I’m not sure how the authors could have modeled the “Emperor’s New Clothes” phenomenon, such as Prometheus describes, but I can’t help but think that such mechanisms are at work in addition to the ones described in this paper. On the other hand, this model strikes me as useful for explaining the antivaccine movement. Vaccines are never “demonstrated” to cure a sick person; rather they prevent people from ever getting a particular disease, which means that this method of spreading in a population according to this model would not drive the use of vaccines. However, seeing rare adverse outcomes, given that the diseases these vaccines prevent are, thanks to the vaccines, no longer common, would lead people to see the outcome of vaccines as more negative than positive even though the evidence is overwhelming how the benefits of vaccines outweigh the risks.
Another aspect of this model is whether it can be modified to account for what I’ll call the “Oprah Effect.” This effect is due to highly influential (and often credulous) media people promoting a treatment to millions in the population, as Oprah does for various woo like The Secret, Mehmet Oz, or the various other dubious “experts” who are regulars on her show. I would label people like Oprah “super-demonstrators,” because through their efforts they can greatly increase the number of “demonstrators” in a population. Such a phenomenon undoubtedly went on to a much lesser extent in traditional societies in the form of shamans, chieftains, and village elders, but with mass media and the Internet the ability of such “super-demonstrators” to pump up the numbers dwarfs what could ever happen in a traditional society living a hunter-gatherer or early agrarian kind of existence. My guess is that it wouldn’t be too difficult to ad a factor to the model to account for “super-demonstrators.” I would also guess that the existence of these super-demonstrators would make it even more, not less, likely that ineffective or maladaptive treatments would spread through the population. But that’s just a guess.

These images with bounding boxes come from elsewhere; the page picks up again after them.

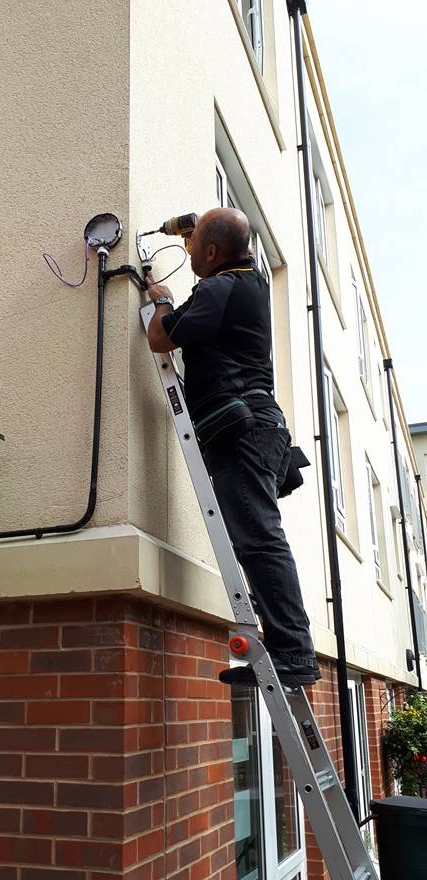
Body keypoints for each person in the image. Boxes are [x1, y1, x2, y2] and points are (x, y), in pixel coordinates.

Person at [145, 207, 321, 685]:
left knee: (259, 539)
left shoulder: (219, 288)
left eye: (196, 244)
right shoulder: (250, 283)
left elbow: (162, 338)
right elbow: (210, 253)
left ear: (212, 252)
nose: (191, 252)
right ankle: (290, 648)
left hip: (241, 429)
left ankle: (293, 653)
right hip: (259, 427)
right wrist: (193, 233)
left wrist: (160, 300)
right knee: (256, 538)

As much as I like this paper for its description of a plausible mechanism by which implausible and ineffective treatments can spread through a population and remain entrenched, I have to caution that, without some sort of experimental or observational validation, it remains just that: a model. Unfortunately, I’m having some difficulty figuring out just how one might test this model against reality in a real human population.
One thing that this model leads me to wonder, though, is whether, maybe–just maybe–there is a force that can prevent or halt the spread of implausible, unscientific, and ineffective treatments, such as homeopathy, throughout the population. Perhaps such a method both serves as a memory that recalls which therapies don’t work and a method of testing which methods do work. That method is science- and evidence-based medicine.
I wonder how the effect of physicians supporting SBM and teaching it to their patients can be incorporated into this model. What I fear, given the infiltration of quackademic medicine into academia, is that what we’ll really have to add to the model is a factor to account for physicians also reccomending ineffective woo.